▶ REQUIREMENTS:
A. In the ICO piece, which satirical ICO is named as having received funding?
B. Reproduce the part of the ICO piece that opens with the words containing "Yes — like the dotcom" and closes with "is rational behaviour.", substituting "parody" for "satirical".

▶ TEXT SEGMENT:
start

The ICO rollercoaster - the securities question as seen from Europe

Monique Bachner, Luxembourg

The ICO craze has been wild so far. It is difficult to know for sure where the ride will stop, but there are various indications to help us interpret a sensible path.

For those not following the trend, ICO refers to an Initial Coin Offering — when company sells a token based on a blockchain. If you need to learn more about ICOs generally, and the background to the securities question the report by The LHoFT and Stellar is a good place to start

Yes — like the dotcom bubble, it appears that ICOs are over-hyped and in a bubble. The FOMO effect is well illustrated by satirical ICOs (such as the delightfully named “PonzICO”) receiving funding. The fact that the trust issue is pushed so far that millions are thrown as “donations” on the trust that tokens will be reciprocated also questions whether this is rational behaviour.

Yes — there are a fair few ICOs with sketchy white papers or even appearing to be outright scams — some actions for fraud have already started. The lack of product — actual or clearly described should be a red flag in ICOs as in other situations. And many tokens don’t appear to have a blockchain use case at all, nor necessarily lend themselves to decentralisation.

Yet ICOs are nonetheless an important development on the global start-up and fundraising landscape. Like all start-ups, most will not be successful — but the best ones will likely not only survive, but also thrive.

end

Data entries
start

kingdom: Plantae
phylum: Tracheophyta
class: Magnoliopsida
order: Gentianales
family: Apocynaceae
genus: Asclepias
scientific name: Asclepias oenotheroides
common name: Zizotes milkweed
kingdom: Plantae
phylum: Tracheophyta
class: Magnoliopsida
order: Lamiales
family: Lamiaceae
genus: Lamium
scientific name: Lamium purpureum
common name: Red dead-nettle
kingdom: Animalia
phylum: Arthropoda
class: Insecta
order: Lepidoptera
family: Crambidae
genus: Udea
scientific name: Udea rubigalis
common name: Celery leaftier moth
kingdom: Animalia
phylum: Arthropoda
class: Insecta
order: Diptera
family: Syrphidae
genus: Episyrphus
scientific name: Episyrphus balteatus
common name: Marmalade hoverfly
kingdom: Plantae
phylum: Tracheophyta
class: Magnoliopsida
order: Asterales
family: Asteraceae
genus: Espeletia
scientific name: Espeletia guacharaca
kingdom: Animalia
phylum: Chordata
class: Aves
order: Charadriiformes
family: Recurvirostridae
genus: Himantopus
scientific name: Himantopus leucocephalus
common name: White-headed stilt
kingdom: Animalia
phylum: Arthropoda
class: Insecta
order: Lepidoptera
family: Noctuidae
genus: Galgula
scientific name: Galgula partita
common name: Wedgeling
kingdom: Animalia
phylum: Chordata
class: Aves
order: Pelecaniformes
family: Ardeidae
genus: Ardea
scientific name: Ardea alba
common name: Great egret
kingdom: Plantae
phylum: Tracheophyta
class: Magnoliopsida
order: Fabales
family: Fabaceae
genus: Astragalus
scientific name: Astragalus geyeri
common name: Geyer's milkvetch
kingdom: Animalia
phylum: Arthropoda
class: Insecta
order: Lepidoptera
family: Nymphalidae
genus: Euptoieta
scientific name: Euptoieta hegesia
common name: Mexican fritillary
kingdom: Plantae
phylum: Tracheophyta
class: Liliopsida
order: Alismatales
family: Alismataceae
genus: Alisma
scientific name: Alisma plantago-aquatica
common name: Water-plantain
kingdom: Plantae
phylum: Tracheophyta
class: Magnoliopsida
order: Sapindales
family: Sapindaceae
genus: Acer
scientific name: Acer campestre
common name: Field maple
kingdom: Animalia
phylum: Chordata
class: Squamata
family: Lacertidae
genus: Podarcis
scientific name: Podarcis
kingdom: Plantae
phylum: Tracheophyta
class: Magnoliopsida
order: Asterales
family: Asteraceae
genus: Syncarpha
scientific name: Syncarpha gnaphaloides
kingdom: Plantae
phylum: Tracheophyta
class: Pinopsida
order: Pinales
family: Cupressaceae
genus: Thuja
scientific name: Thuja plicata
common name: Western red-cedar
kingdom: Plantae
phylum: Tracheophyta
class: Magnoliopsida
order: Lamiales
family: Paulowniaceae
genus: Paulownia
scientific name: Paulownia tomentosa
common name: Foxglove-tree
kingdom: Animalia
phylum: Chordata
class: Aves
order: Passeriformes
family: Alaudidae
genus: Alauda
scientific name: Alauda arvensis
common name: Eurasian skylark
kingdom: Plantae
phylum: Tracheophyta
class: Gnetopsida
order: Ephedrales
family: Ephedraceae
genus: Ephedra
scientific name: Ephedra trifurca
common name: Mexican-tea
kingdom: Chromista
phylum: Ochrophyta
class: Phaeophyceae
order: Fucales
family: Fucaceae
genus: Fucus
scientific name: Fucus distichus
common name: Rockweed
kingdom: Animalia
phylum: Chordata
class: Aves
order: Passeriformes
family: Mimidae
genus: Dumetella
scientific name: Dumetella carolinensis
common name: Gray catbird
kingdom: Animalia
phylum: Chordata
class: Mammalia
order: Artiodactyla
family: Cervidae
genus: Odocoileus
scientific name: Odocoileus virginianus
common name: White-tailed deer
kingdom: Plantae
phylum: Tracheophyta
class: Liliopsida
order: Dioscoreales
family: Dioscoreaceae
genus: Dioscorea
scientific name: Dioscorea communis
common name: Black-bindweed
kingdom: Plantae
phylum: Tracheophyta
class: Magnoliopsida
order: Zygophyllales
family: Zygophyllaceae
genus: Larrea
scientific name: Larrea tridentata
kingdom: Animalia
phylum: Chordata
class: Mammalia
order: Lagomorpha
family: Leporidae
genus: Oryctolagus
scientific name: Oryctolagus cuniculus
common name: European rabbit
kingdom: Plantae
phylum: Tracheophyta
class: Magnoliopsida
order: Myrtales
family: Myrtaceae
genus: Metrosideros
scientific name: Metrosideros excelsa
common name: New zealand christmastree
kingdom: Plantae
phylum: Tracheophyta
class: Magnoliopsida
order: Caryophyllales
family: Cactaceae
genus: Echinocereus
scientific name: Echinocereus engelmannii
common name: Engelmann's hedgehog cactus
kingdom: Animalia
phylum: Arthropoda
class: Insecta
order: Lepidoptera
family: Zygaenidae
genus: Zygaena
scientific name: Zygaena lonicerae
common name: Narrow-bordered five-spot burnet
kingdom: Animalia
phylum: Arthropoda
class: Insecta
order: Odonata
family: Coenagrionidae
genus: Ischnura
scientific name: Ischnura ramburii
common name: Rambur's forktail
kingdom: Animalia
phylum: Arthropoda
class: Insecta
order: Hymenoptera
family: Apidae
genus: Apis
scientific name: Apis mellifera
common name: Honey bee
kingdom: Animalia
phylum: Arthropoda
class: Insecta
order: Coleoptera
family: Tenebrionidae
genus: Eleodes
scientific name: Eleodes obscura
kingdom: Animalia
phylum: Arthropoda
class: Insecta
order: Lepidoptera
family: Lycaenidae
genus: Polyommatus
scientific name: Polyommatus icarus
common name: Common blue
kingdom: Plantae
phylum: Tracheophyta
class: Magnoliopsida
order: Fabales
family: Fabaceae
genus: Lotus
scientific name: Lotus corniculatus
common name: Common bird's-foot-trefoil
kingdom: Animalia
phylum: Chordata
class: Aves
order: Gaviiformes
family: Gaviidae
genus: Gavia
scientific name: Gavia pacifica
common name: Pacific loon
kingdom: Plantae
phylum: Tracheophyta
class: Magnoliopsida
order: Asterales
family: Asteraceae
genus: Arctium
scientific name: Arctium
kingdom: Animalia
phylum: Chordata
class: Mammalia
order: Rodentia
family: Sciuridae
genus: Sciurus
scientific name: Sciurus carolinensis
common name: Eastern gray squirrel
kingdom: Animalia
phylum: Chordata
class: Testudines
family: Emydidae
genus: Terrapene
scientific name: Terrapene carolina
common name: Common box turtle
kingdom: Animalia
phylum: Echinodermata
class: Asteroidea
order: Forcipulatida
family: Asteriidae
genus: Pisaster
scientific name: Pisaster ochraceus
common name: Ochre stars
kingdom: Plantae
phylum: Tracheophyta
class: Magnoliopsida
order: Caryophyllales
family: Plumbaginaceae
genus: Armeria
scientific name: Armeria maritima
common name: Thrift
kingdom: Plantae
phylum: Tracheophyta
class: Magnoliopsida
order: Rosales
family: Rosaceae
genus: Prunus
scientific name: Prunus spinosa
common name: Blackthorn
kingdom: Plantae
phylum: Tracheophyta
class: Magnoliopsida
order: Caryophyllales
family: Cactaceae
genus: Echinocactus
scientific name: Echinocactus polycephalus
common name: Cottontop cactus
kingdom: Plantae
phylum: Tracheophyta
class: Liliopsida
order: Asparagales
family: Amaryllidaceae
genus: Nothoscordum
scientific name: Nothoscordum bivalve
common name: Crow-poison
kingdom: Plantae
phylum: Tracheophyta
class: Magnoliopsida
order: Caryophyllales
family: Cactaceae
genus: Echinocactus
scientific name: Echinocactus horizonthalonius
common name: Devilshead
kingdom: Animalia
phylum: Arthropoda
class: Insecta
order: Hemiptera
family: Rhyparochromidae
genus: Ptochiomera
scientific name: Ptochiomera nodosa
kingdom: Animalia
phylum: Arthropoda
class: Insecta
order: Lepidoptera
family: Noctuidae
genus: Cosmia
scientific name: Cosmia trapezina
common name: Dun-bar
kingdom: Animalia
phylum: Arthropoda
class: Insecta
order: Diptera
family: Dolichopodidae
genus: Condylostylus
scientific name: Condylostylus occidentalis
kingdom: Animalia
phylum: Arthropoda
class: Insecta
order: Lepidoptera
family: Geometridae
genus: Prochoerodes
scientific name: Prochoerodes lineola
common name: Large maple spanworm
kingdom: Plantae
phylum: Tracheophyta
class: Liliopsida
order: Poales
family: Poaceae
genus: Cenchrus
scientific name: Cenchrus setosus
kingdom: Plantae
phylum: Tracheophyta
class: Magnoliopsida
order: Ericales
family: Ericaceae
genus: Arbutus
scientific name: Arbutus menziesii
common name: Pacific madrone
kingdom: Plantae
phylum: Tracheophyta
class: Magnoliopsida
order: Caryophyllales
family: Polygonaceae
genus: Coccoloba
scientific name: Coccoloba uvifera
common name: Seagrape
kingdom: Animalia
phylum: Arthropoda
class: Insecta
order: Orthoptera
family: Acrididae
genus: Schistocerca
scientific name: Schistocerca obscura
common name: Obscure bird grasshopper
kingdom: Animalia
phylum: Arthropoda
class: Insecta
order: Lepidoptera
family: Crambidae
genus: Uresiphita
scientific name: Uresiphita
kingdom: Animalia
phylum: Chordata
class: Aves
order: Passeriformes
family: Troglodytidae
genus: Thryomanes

end

▶ THE RESULTS:
A. The “PonzICO.”

B.
Yes — like the dotcom bubble, it appears that ICOs are over-hyped and in a bubble. The FOMO effect is well illustrated by parody ICOs (such as the delightfully named “PonzICO”) receiving funding. The fact that the trust issue is pushed so far that millions are thrown as “donations” on the trust that tokens will be reciprocated also questions whether this is rational behaviour.